§ Assigned task: Please turn the text lines in all of the entries below into a single numbered list, skipping any blank lines. Leave the pictures out of your answer.

Text data extracted from pages
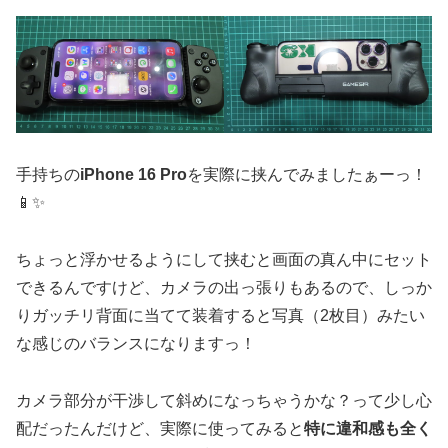
手持ちの
iPhone 16 Pro
を実際に挟んでみましたぁーっ！
📱✨
ちょっと浮かせるようにして挟むと画面の真ん中にセット
できるんですけど、カメラの出っ張りもあるので、しっか
りガッチリ背面に当てて装着すると写真（2枚目）みたい
な感じのバランスになりますっ！
カメラ部分が干渉して斜めになっちゃうかな？って少し心
配だったんだけど、実際に使ってみると
特に違和感も全く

§ Finished exercise:
1. 手持ちの
2. iPhone 16 Pro
3. を実際に挟んでみましたぁーっ！
4. 📱✨
5. ちょっと浮かせるようにして挟むと画面の真ん中にセット
6. できるんですけど、カメラの出っ張りもあるので、しっか
7. りガッチリ背面に当てて装着すると写真（2枚目）みたい
8. な感じのバランスになりますっ！
9. カメラ部分が干渉して斜めになっちゃうかな？って少し心
10. 配だったんだけど、実際に使ってみると
11. 特に違和感も全く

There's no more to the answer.